Traveled to Nepal to provide trainings to Nepali judicial authorities and public health officials on the UN Convention on the Rights of Persons with Disabilities (CRPD) and comparative national experiences with implementing its provisions on non-discrimination, health rights and living in the community on an equal basis with others (including through judicial and quasi-judicial decisions). Other trainings were offered directly to persons with physical, sensory and psycho-social disabilities on the CRPD and strategies for its effective enforcement. See full description of workshops here.

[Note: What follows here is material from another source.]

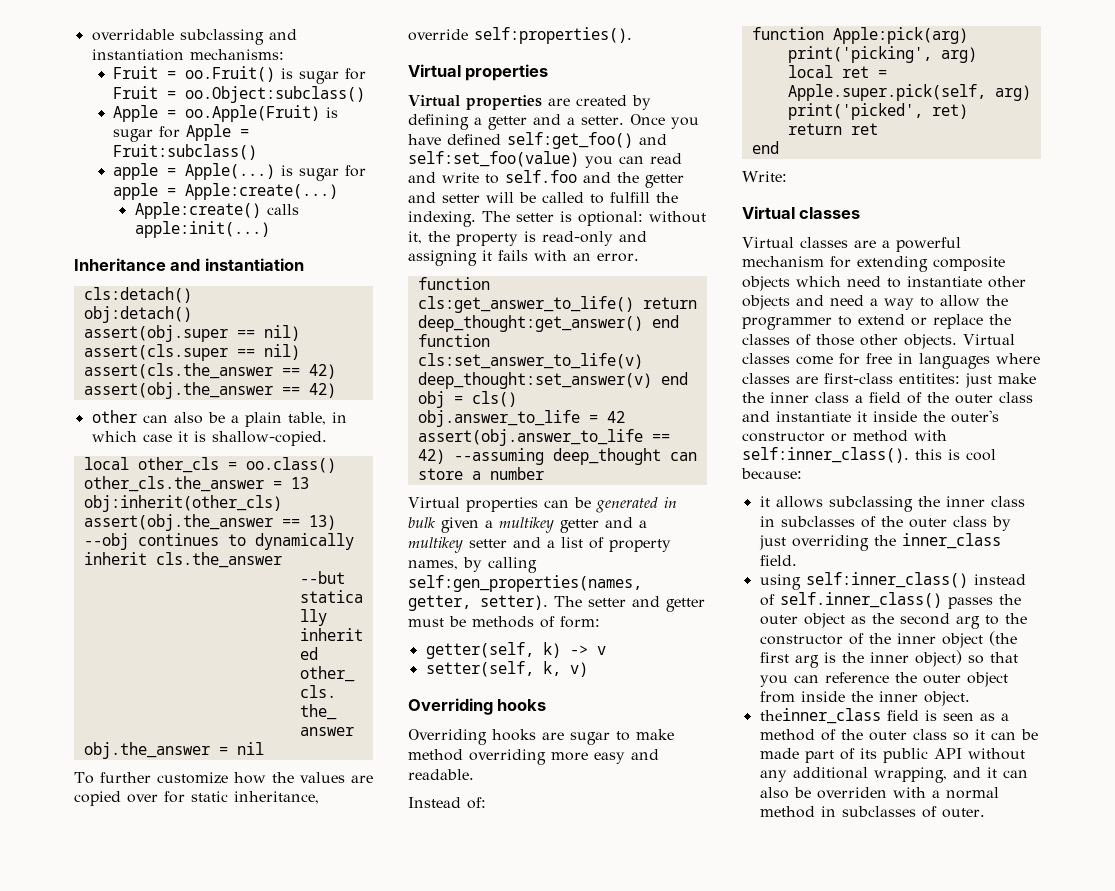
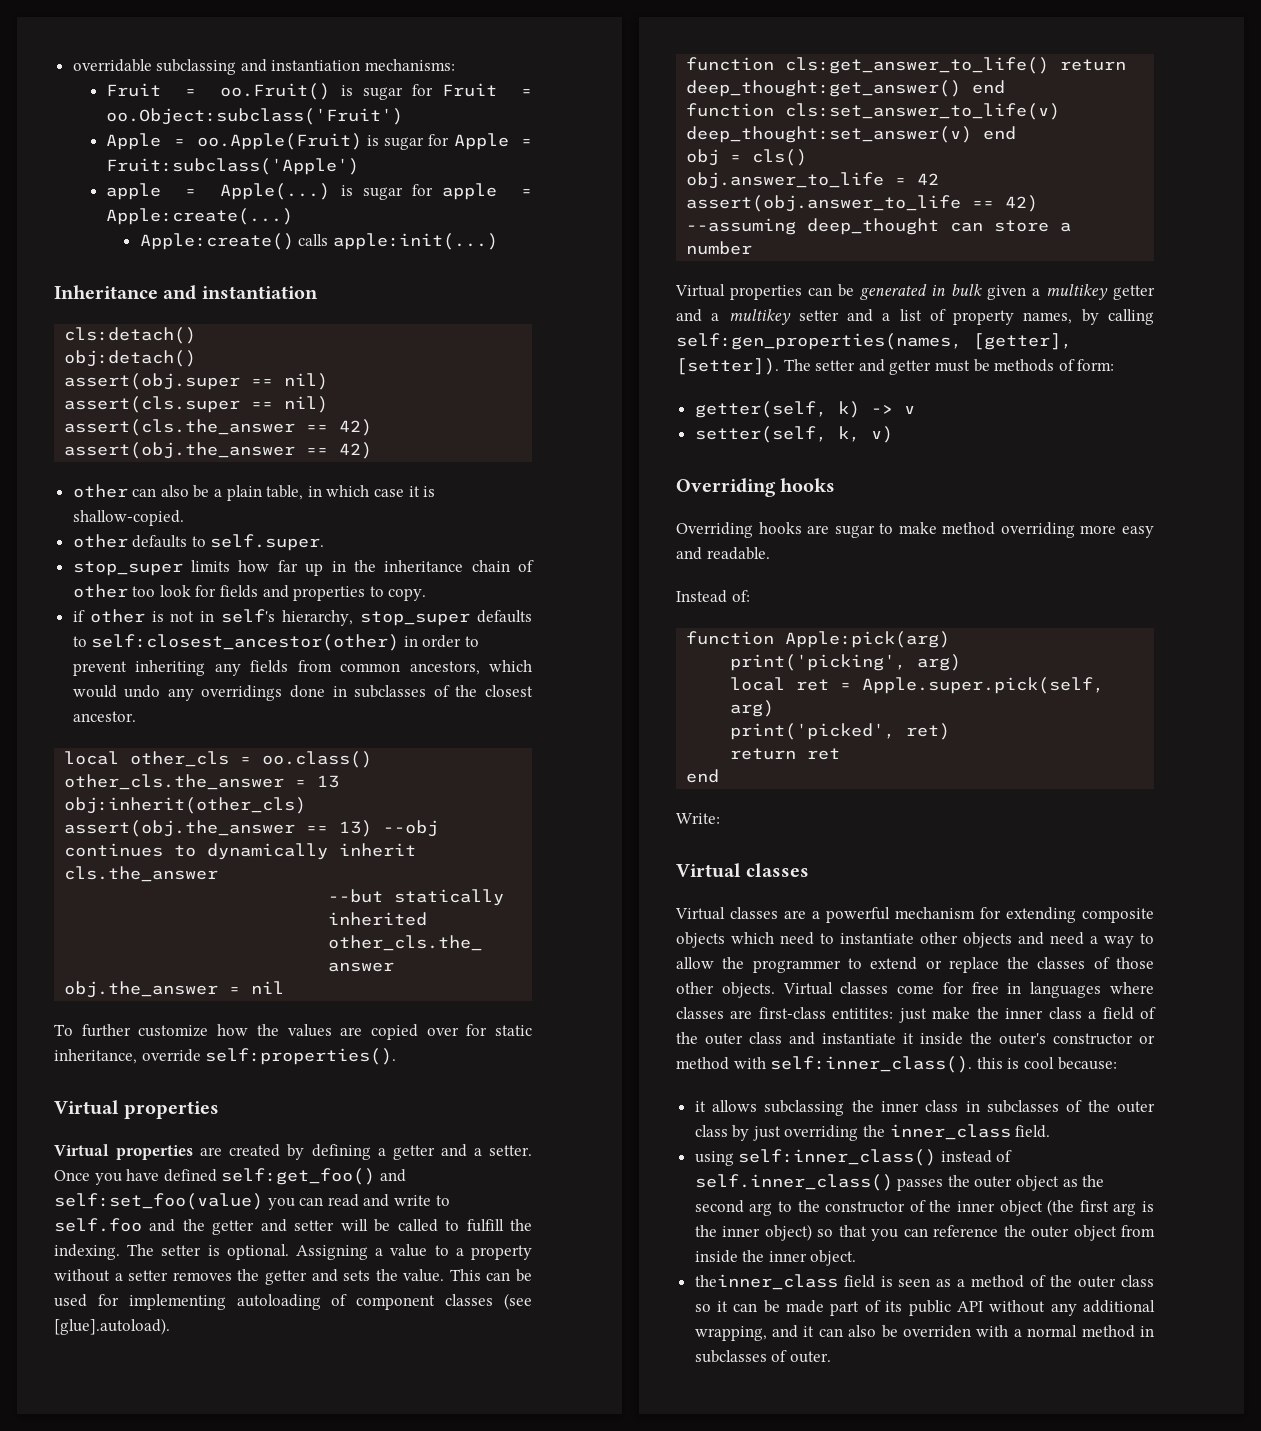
[185,86,366,103] oo.Object:subclass() -> [106,108,404,125] oo.Object:subclass('Fruit')
[113,144,258,160] Fruit:subclass() -> [106,158,360,175] Fruit:subclass('Apple')
(327, 438) none -> [72,534,325,551] [72,560,534,576] [72,584,427,601] [72,609,532,626] [72,634,480,651] [72,660,532,676] [72,685,534,701] [72,711,136,722] // other defaults to self.super. // stop_super limits how far up in the inheritance chain of other too look for fields and properties to copy. // if other is not in self's hierarchy, stop_super defaults to self:closest_ancestor(other) in order to prevent inheriting any fields from common ancestors, which would undo any overridings done in subclasses of the closest ancestor.
[578,211,706,226] [408,231,647,246] [408,250,639,266] optional: without it, the property is read-only and assigning it fails with an error. -> [226,1244,532,1260] [54,1269,532,1285] [54,1293,532,1310] [54,1318,170,1335] optional. Assigning a value to a property without a setter removes the getter and sets the value. This can be used for implementing autoloading of component classes (see [glue].autoload).
[408,595,548,611] getter, setter). -> [973,333,1072,350] [676,358,779,375] [getter], [setter]).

Presented in annual meeting and continuing legal education (CLE)-credit event of the Bringing Human Rights Home (BHRH) Lawyers’ Network at Skadden Arps Law Firm in New York City, titled “Engaging with the Inter-American Human Rights System for U.S. Advocacy” to over 200 lawyers and advocates. Co-sponsored by Columbia Law School’s Human Rights Institute, the Center for Justice and International Law (CEJIL), Robert F. Kennedy Partners for Human Rights, International Justice Resource Center, the American Civil Liberties Union (ACLU) and the University of Pennsylvania Transnational Legal Clinic.
The Judicial Exchange and Study Academy — Academia de Intercambio y Estudios Judiciales (AIEJ) — develops judicial training programs in many areas, including the values of judicial independence and work efficiency for judges, prosecutors, advocates and court staff in Latin America. Since 2013, I have presented trainings on the Inter-American Human Rights System to the 35-40 judges from Argentina, Brazil, Paraguay and Peru who have participated in the annual program at SUNY Buffalo Law School. The Latin American judges include jurists working in civil and criminal courts, appeals courts and labor courts. The AIEJ was founded in 2010 and is based in Buenos Aires, Argentina.